# [Assigned task]
Please output the lines shown below exactly as they appear.
Segment Start: Data to process
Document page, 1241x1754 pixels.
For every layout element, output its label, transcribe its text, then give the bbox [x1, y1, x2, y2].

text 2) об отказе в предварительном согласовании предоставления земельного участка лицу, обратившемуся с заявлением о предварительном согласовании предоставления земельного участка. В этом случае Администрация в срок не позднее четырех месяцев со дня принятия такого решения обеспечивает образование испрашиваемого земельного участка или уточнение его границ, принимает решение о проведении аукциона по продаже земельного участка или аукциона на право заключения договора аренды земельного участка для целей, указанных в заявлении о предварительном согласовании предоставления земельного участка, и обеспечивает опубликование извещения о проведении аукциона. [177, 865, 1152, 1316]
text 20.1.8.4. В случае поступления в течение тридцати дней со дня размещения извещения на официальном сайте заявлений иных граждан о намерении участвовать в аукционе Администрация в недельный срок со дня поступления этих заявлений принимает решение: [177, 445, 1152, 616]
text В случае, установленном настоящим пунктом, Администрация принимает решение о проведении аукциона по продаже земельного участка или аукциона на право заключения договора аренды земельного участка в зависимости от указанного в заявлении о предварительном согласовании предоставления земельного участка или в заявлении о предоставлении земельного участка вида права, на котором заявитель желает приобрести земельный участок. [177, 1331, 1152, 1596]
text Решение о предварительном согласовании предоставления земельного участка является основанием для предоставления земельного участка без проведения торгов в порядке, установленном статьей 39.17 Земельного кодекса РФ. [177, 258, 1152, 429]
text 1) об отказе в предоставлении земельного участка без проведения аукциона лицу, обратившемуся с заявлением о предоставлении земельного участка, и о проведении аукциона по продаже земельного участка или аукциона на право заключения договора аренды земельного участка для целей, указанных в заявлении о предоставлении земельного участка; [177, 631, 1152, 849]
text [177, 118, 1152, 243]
Segment End: Data to process
# [Output below]
Document page, 1241x1754 pixels.
For every layout element, output its label, transcribe its text, then give the bbox [x1, y1, x2, y2].

text 2) об отказе в предварительном согласовании предоставления земельного участка лицу, обратившемуся с заявлением о предварительном согласовании предоставления земельного участка. В этом случае Администрация в срок не позднее четырех месяцев со дня принятия такого решения обеспечивает образование испрашиваемого земельного участка или уточнение его границ, принимает решение о проведении аукциона по продаже земельного участка или аукциона на право заключения договора аренды земельного участка для целей, указанных в заявлении о предварительном согласовании предоставления земельного участка, и обеспечивает опубликование извещения о проведении аукциона. [177, 865, 1152, 1316]
text 20.1.8.4. В случае поступления в течение тридцати дней со дня размещения извещения на официальном сайте заявлений иных граждан о намерении участвовать в аукционе Администрация в недельный срок со дня поступления этих заявлений принимает решение: [177, 445, 1152, 616]
text В случае, установленном настоящим пунктом, Администрация принимает решение о проведении аукциона по продаже земельного участка или аукциона на право заключения договора аренды земельного участка в зависимости от указанного в заявлении о предварительном согласовании предоставления земельного участка или в заявлении о предоставлении земельного участка вида права, на котором заявитель желает приобрести земельный участок. [177, 1331, 1152, 1596]
text Решение о предварительном согласовании предоставления земельного участка является основанием для предоставления земельного участка без проведения торгов в порядке, установленном статьей 39.17 Земельного кодекса РФ. [177, 258, 1152, 429]
text 1) об отказе в предоставлении земельного участка без проведения аукциона лицу, обратившемуся с заявлением о предоставлении земельного участка, и о проведении аукциона по продаже земельного участка или аукциона на право заключения договора аренды земельного участка для целей, указанных в заявлении о предоставлении земельного участка; [177, 631, 1152, 849]
text [177, 118, 1152, 243]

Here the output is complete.